The simulation indicated that M dwarf stars are not as dangerous as feared. "When UV radiation from the star's upper atmosphere encountered the Earth-like atmosphere of our model planet, the energy resulted in a thicker ozone layer in the planetary atmosphere, providing a natural shield for the planetary surface," says astronomer Lucianne Walkowicz, a Kepler postdoctoral fellow at the University of California, Berkeley. That's because the UV radiation actually split molecules of oxygen to create more ozone than it destroyed. "Throughout most of the flare, the surface of our model Earth-like planet experienced no more radiation than is typical on a sunny day here on Earth," Walkowicz says.

The findings are especially good news, says Segura, because AD Leo is a young star—less than 300 million years old—and as a result is one of the most active M dwarfs known. The star's 1985 flare was 1000 times as energetic as a similar flare on our own sun. So the fact that the model planet's atmosphere survived such a violent event may bode well for planets around similar young M dwarfs, she says.

Young red dwarfs have awesome stellar flares that can erupt without warning and blast out lethal doses of ultraviolet radiation destroying surface life.
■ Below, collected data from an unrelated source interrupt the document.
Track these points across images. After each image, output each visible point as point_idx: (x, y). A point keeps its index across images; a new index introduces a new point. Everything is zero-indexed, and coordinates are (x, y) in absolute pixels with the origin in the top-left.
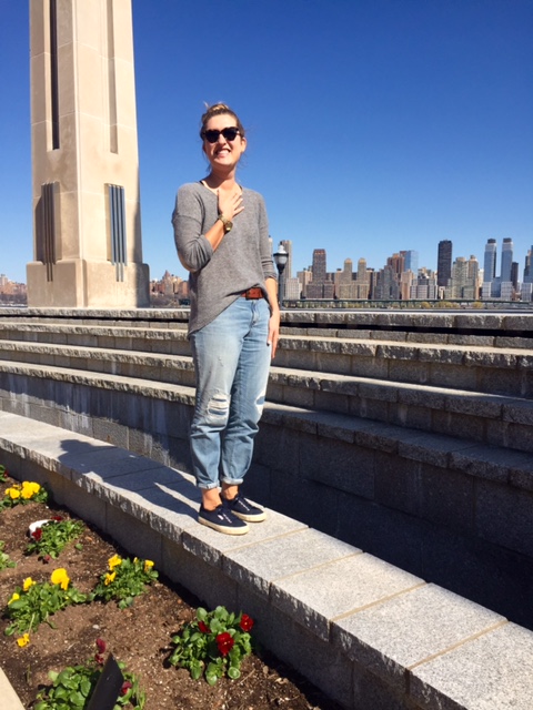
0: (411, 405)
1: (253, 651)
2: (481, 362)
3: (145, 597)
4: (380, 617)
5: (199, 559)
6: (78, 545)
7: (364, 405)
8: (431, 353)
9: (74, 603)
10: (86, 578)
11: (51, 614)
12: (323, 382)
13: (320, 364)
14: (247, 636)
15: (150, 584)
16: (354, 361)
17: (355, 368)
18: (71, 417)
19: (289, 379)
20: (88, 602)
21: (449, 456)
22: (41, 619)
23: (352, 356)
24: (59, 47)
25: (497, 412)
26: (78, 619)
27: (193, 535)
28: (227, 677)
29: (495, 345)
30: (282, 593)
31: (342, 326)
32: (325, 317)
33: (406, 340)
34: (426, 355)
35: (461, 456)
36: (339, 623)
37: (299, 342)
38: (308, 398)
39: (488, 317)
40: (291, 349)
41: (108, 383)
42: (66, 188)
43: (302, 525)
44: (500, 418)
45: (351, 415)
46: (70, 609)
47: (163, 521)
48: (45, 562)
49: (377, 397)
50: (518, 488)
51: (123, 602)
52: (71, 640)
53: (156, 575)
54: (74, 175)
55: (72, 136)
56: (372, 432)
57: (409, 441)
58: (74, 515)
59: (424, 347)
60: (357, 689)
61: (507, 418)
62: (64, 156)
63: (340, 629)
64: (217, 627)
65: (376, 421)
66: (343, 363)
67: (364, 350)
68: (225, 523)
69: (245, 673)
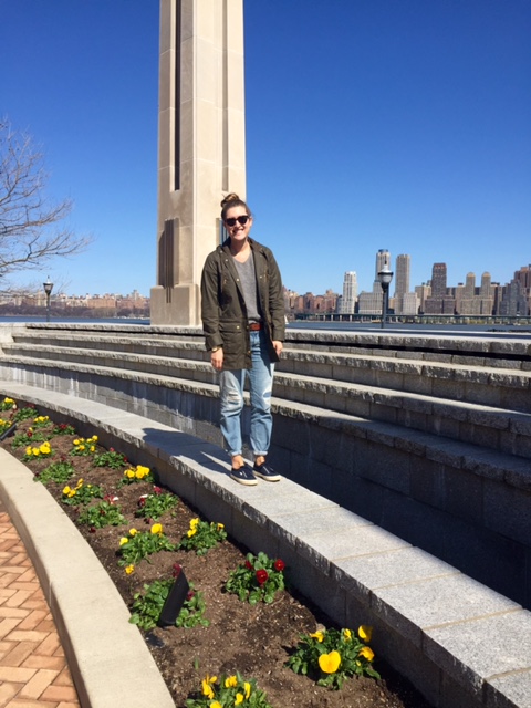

Ocean life, however, may be safe from the UV just a few feet underwater and still extract enough light for photosynthesis.
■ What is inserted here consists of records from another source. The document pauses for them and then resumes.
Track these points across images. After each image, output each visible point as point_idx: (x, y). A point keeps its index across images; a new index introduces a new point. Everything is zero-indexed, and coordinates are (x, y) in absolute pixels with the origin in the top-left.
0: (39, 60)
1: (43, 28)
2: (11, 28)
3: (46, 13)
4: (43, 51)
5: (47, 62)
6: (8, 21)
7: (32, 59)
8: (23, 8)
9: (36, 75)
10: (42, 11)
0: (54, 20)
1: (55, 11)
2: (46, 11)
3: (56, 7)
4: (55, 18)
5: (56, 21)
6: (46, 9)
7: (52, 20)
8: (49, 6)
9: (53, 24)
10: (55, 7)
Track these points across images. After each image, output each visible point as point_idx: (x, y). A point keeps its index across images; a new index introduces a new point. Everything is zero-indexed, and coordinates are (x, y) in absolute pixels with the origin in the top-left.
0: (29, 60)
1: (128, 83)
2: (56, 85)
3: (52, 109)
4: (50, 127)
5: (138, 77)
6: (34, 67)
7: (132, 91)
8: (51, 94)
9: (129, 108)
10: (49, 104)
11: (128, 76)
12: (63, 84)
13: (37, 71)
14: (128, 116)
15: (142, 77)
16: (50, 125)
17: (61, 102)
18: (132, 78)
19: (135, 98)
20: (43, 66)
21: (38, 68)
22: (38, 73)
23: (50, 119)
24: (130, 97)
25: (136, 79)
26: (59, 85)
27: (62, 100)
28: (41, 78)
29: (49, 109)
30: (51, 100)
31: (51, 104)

In summary, he found that UV radiation actually split molecules of oxygen to create more ozone than it destroyed. The simulation made a thicker ozone layer in the planetary atmosphere such that the surface experienced no more radiation than is typical on a sunny day on Earth. What’s more, as the dwarf settles down to a quiescent existence, there would be very little ultraviolet light and an UV filtering ozone layer would not even be needed.
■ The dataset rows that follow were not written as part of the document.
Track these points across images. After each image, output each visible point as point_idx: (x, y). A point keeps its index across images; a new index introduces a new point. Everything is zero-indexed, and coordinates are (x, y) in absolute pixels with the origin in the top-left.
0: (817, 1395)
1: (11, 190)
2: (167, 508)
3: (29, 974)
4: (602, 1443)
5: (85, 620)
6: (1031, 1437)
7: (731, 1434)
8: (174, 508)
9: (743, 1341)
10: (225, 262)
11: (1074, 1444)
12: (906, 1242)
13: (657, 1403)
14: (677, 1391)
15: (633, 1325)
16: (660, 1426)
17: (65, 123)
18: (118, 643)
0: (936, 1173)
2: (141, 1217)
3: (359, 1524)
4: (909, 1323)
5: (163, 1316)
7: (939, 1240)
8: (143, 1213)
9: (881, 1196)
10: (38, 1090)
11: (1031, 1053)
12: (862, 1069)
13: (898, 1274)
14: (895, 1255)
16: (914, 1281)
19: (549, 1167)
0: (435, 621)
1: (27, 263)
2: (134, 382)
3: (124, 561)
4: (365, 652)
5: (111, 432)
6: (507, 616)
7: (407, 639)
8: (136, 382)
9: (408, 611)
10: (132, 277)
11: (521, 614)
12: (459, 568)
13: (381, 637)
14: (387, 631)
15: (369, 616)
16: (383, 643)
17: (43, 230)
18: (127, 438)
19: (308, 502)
However, potentially habitable red dwarf planets may keep one hemisphere locked onto their star due to gravitational tidal forces. The resulting slow rotation may give them anaemic magnetic fields that do not block cosmic rays effectively.

The answers may be coming soon via the James Webb Space Telescope, scheduled for launch in 2014, would be used to spectroscopically 'sniff' out the exoplanet's atmosphere for chemistry that might be a by-product of organisms on the surface. If these planets develop a natural UV shield, then the discovery of an inhabited world may be no more than a decade away.